Immortal beloved: the grave of Sophia Cracroft

Time and the equally relentless British weather had obliterated almost every letter on Sophia Cracroft’s gravestone, which stands in London’s Kensal Green Cemetery.

While the “IN MEMORY OF LADY FRANKLIN/DIED 18 JULY 1875” memorial stone* was still mostly legible,  all that was left of Miss Cracroft’s was a few partial letters clinging to a blackened base.

Such was Sophy’s monument, and perhaps it would not have displeased her. But it certainly didn’t please the Franklinites who have visited to pay their respects to this remarkable woman. So last year, Logan Zachary photographed the site and carefully reconstructed the inscription on illuminator.blog:

“SOPHIA CRACROFT
THE DEVOTED AND ATTACHED NIECE OF SIR JOHN FRANKLIN
AND CONSTANT AID IN ALL LADY FRANKLIN’S EFFORTS IN
THE FURTHERANCE OF ARCTIC SEARCH FOR TRACES
OF HER HUSBAND AND HIS BRAVE COMPANIONS
DIED 20th JUNE 1892 AGED 76″

 

Right at the end of this project, when Logan had already done all the hard work, I found a partial reference to the inscription online. I spoke to the museum, paid the fee, and they sent me a copy of the item. I nearly fell off my chair when I opened the file.

A black and white photograph of a historic grave.
Sophia Cracroft’s grave in Kensal Green Cemetery, as it looked at some point after 1913. Copyright: Royal British Columbia Museums.

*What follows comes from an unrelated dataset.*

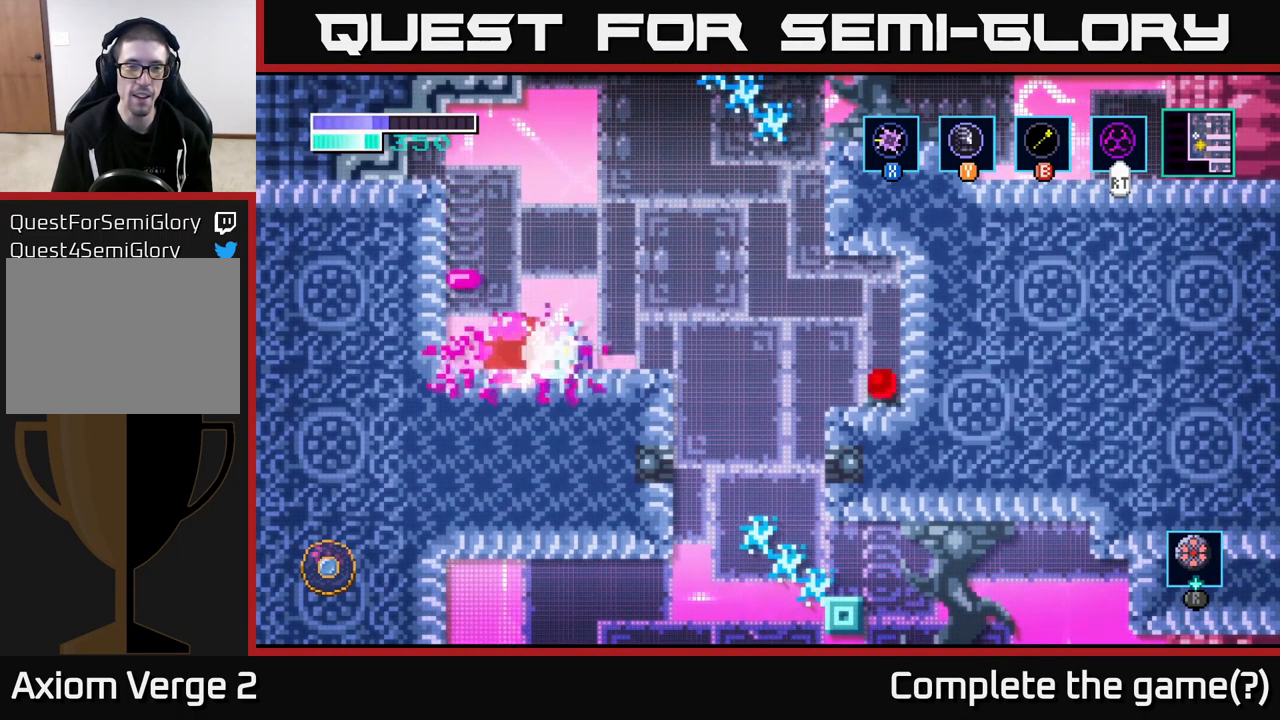
{"buttons": ["X"], "left_stick": "left", "right_stick": "center", "events": [[34, "X", "up"], [150, "X", "down"], [300, "X", "up"], [417, "X", "down"], [467, "left_stick", "left"]]}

We have a clear view of the biblical quote right at the bottom of the block. This was more damaged than the other sections, and while most of it could be reconstructed, some ambiguity had remained.

But no longer:

“WHEN THIS MORTAL SHALL HAVE PUT ON IMMORTALITY
Cor. XV. 54.”

The museum catalogue says the image is from c.1905. This can’t be correct. The grave to the left has a 1913 date on it, although it does look freshly disturbed.

DRAMATIC DIFFERENCE

All three graves look quite different in 2020. They – like so many others in Kensal Green – are subsiding. But the most dramatic difference is in the colour of the headstones.

Sophy’s grave was still relatively clean and bright when the post-1913 image was taken. Today, we can see how London’s pollution has dug deep into the stones.

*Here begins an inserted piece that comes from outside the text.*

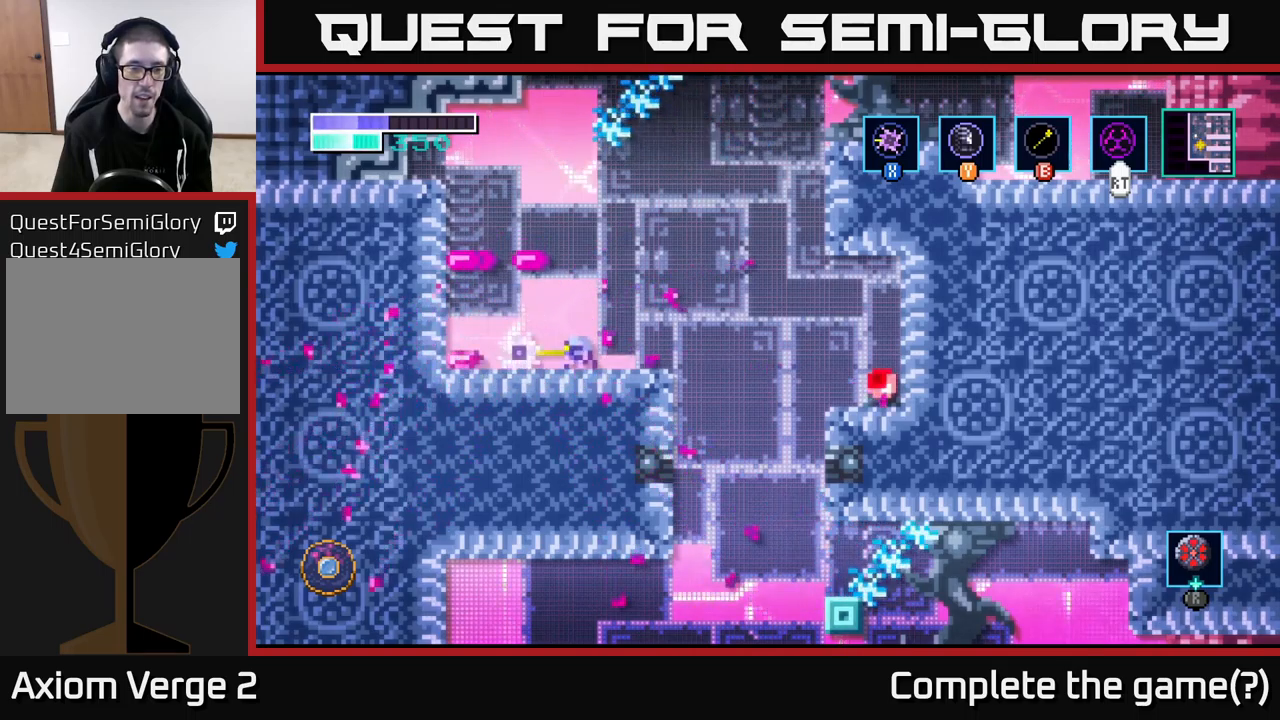
{"buttons": ["X"], "left_stick": "center", "right_stick": "center", "events": [[50, "X", "up"], [134, "X", "down"], [150, "left_stick", "center"], [300, "X", "up"], [384, "X", "down"]]}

A photograph of a historic grave.
Sophia Cracroft’s grave in Kensal Green Cemetery in August 2020. This headstone – and the two behind it – have subsided since the early 20th Century.

I feel that Sophia Cracroft is still searching for her own immortality. She wasn’t only a devoted and attached niece, and a constant aid. She was a force of nature who was on top of all the details of each search for Franklin.

I hope that people will continue to remember her as an individual. She was more than the support she gave to Jane Franklin, as considerable as that was. She was more than the choices she made in her personal life, and should not be viewed solely in relation to the men she did not – or did – consider marrying.

VISITING SOPHIA

And I hope people will continue visit her grave. It’s only going to deteriorate further, unless we can somehow organise and fundraise to repair and restore it.

Until then, we have an image that shows it as it was maybe two decades after her death – perhaps more – but which gives us a glimpse of a bright and pristine memorial to a remarkable figure in Franklin Expedition history.

 

* Lady Franklin does not share Sophia Cracroft’s lair, but is buried nearby in the Kensal Green catacombs. These are currently off-limits but Mechtild and Wolfgang Opel were able to visit them recently, and detailed the experience on their blog Trimaris.

One thought on “Immortal beloved: the grave of Sophia Cracroft

  1. Wonderful! One of the curious things about Kensal Green (and other of the “Magnificent Seven”) is that graves were sold as freeholds — this might have seemed good at the time, but it meant that the family were responsible for maintenance, forever, and over time most families simply stopped providing it. When I last visited K.G. I saw Wilkie Collins’s grave, which is maintained by the Wilkie Collins Society — it was in good shape! So I do think the obligation can be shouldered by any willing party.